[[ EXTRACTED MATERIAL, beginning ]]
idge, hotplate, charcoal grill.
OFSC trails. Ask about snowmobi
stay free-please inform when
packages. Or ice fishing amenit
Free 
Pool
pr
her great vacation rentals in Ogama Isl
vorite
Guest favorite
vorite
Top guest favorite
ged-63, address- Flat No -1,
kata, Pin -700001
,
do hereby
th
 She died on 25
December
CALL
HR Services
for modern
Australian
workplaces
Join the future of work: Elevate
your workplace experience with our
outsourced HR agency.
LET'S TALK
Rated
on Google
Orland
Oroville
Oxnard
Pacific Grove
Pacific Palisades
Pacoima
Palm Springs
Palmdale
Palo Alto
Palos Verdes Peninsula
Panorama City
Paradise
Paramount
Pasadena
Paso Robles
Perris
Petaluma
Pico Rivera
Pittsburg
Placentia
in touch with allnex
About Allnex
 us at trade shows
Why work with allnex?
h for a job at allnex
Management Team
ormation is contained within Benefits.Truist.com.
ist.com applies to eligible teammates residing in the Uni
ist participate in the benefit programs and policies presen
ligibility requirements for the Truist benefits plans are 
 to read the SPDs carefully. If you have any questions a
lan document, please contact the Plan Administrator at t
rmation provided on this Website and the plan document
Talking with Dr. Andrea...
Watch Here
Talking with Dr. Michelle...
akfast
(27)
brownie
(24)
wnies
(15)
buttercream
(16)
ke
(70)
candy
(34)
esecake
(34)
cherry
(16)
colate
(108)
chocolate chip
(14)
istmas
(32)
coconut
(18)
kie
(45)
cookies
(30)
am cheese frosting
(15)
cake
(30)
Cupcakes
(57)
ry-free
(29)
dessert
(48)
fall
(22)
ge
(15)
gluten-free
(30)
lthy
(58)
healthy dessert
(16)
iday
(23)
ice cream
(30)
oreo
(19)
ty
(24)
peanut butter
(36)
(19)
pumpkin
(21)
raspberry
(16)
[[ EXTRACTED MATERIAL, end ]]
* _TASK DIRECTIONS_:
Taking every line of the records above into account, tally those that contain "Truist" and give only the total.

* _RESPONSE TO THE EXERCISE_:
2